Arizona Attorney General Kris Mayes, a Democrat, issued a scathing statement in response to Petersen's post, noting that multiple audits, independent investigations and legal challenges related to the 2020 presidential election found no evidence of widespread fraud that could have affected the outcome.
A firm hired by Republican lawmakers spent six months in 2021 searching for evidence of fraud in the previous year's presidential election, a process experts said was marred by bias and a flawed methodology. It explored outlandish conspiracy theories, such as dedicating time to checking for bamboo fibers on ballots to see if they were secretly shipped in from Asia.
The audit ended without producing proof to support Trump's false claims of a stolen election — and in fact found that Biden received 360 more votes than stated in the certified results for Maricopa County, which includes Phoenix.

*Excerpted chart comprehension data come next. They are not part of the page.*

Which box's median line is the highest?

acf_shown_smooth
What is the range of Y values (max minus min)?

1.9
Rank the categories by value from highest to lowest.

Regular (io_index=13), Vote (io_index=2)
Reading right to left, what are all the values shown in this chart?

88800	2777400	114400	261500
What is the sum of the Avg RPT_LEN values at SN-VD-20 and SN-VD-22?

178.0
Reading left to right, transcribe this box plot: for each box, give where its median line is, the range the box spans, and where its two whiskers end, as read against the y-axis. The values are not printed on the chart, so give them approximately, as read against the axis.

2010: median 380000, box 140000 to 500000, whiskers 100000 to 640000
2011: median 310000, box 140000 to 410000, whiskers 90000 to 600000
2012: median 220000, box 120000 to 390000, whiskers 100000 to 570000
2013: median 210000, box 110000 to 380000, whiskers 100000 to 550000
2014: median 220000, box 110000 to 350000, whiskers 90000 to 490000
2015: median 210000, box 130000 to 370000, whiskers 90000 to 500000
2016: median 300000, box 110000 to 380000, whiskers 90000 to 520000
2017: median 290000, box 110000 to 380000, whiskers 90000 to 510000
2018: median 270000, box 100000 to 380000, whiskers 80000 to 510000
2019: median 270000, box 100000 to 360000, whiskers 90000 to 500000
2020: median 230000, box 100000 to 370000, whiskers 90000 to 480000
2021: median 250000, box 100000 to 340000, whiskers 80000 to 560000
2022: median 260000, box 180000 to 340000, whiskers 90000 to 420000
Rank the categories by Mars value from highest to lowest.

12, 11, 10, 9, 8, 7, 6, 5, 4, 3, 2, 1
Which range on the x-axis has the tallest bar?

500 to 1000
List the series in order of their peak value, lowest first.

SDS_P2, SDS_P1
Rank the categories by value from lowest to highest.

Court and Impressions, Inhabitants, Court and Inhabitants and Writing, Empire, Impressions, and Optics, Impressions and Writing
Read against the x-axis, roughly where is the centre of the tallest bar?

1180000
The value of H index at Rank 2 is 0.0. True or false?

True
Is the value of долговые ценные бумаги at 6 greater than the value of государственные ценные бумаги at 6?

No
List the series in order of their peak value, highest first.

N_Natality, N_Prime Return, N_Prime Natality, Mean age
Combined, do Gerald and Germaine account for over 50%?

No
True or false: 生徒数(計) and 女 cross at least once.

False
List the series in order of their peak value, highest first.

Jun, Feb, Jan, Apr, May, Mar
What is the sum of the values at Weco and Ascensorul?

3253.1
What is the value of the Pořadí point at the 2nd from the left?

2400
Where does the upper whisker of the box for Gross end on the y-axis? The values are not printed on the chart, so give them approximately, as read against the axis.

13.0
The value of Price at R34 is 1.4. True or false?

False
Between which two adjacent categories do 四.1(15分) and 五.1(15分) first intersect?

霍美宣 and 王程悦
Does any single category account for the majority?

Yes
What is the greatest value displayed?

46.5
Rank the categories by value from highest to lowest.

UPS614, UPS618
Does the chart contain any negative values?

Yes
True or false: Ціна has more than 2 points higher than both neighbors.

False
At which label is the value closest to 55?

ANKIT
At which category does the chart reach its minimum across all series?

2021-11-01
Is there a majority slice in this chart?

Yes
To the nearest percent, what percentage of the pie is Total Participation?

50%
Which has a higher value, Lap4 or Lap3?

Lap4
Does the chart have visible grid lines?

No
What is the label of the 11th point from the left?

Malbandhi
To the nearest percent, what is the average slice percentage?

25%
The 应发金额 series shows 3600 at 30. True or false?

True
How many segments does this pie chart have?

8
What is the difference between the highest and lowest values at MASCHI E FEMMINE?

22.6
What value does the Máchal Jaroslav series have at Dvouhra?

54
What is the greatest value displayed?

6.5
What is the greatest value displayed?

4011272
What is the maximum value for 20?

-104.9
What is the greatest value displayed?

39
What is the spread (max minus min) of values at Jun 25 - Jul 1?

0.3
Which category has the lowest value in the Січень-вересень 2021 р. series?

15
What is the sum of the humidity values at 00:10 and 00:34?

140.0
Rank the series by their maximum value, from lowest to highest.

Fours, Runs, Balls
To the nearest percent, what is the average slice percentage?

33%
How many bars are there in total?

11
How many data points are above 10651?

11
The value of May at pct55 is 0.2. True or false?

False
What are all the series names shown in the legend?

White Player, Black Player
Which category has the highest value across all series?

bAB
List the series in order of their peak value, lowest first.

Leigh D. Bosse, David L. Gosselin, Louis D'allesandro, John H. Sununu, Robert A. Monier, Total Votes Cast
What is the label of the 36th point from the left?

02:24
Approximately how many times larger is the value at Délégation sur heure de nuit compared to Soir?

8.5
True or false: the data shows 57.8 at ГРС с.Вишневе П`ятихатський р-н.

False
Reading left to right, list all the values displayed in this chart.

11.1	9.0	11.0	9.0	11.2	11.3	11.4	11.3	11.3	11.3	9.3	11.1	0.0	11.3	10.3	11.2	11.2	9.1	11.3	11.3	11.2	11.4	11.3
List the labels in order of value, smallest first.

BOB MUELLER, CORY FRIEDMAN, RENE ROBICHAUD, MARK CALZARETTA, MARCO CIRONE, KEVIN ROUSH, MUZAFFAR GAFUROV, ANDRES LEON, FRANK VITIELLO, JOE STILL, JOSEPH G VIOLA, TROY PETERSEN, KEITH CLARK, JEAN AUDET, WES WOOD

The firm, Cyber Ninjas, also acknowledged that there were "no substantial differences" between its hand count of the ballots and the official count.
Previous reviews of the 2.1 million ballots by nonpartisan professionals who followed state law found no significant problem with the 2020 election in Maricopa County, which was run by Republicans then and now. Biden won the county by 45,000 votes and went on to win Arizona by 10,500 votes.
Federal officials took different routes to obtain election records in the two states. The Georgia case involved a judicially approved search warrant that required the FBI to articulate grounds that probable cause exists to believe a crime was committed. In Arizona, the FBI relied on subpoenas, a law enforcement maneuver that does not require judicial sign-off or for prosecutors to assert that there's probable cause of a crime.
The investigations into the 2020 election come as the Justice Department has clashed with a number of states, including some controlled by Republicans, over access to detailed voter data that includes names, dates of birth, addresses and partial Social Security numbers. Election officials have expressed concerns that providing the information would violate both state and federal data privacy laws, and that it could be used to remove people from state voter rolls.
Arizona is among the states the Justice Department has sued to obtain the voter information. Secretary of State Adrian Fontes, a Democrat, suggested that at least some Maricopa County voter files could be among the records Petersen gave the FBI. In a statement Monday, Fontes said his office was considering legal options "to secure personal voter information in the 2020 data that was shared."
Calli Jones, a secretary of state spokesperson, said the office is assessing what was released to the FBI.
"This could be an end run by the Department of Justice to obtain unredacted voter files," she said.